Brano di testo >>
══════════════════════════════

- Non solo nel simbolo è tracciato il legame di Fratelli d’Italia con il fascismo storico, la stessa segretaria Giorgia Meloni nella suo libro richiama più volte l’ottantennale continuità ideale del suo movimento.
- Se il fascismo è il “male assoluto” la Repubblica sociale ne fu l’applicazione pratica. Come detto da quelle ceneri sconfitte dalla democrazie Alleate nasce il Movimento sociale italiano, quindi la domanda è lecita: quale è il contributo politico e culturale che quell’esperienza porta dentro Fratelli d’Italia, partito che non ha mai abiurato il fascismo.

══════════════════════════════

Estratto dati >>
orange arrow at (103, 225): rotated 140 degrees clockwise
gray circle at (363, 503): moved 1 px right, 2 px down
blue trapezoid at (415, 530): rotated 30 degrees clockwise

══════════════════════════════

Esercizi >>
A: Riproduci fedelmente la parte del brano su Fratelli d'Italia e il fascismo che inizia con "- Se il fascismo" e termina con "abiurato il fascismo.".
B: Riprendi il brano su Fratelli d'Italia e il fascismo e proseguilo a partire dalla sua ultima frase.

Soluzioni >>
A:
- Se il fascismo è il “male assoluto” la Repubblica sociale ne fu l’applicazione pratica. Come detto da quelle ceneri sconfitte dalla democrazie Alleate nasce il Movimento sociale italiano, quindi la domanda è lecita: quale è il contributo politico e culturale che quell’esperienza porta dentro Fratelli d’Italia, partito che non ha mai abiurato il fascismo.

B:
- La paziente costruzione di una narrazione conservatrice in cui inserire il proprio partito è un’opera politica notevole, che già ha cambiato Fratelli d’Italia in alcuni aspetti e ne ha preparato l’arrivo al potere. Al contempo non c’è stato il minimo segnale di cesura con le radici ideali che affondano nel fascismo.
Non solo nel simbolo è tracciato il legame di Fratelli d’Italia con il fascismo storico, la stessa segretaria Giorgia Meloni nella suo libro richiama più volte l’ottantennale continuità ideale del suo movimento. La senatrice a vita Liliana Segre ha chiesto alla leader di Fratelli d’Italia di cambiare il logo del suo partito: «Nella mia vita ho sentito di tutto e di più, le parole pertanto non mi colpiscono più di un tanto. A Giorgia Meloni dico questo: inizi dal togliere la fiamma dal logo del suo partito», ha scritto su Pagine ebraiche.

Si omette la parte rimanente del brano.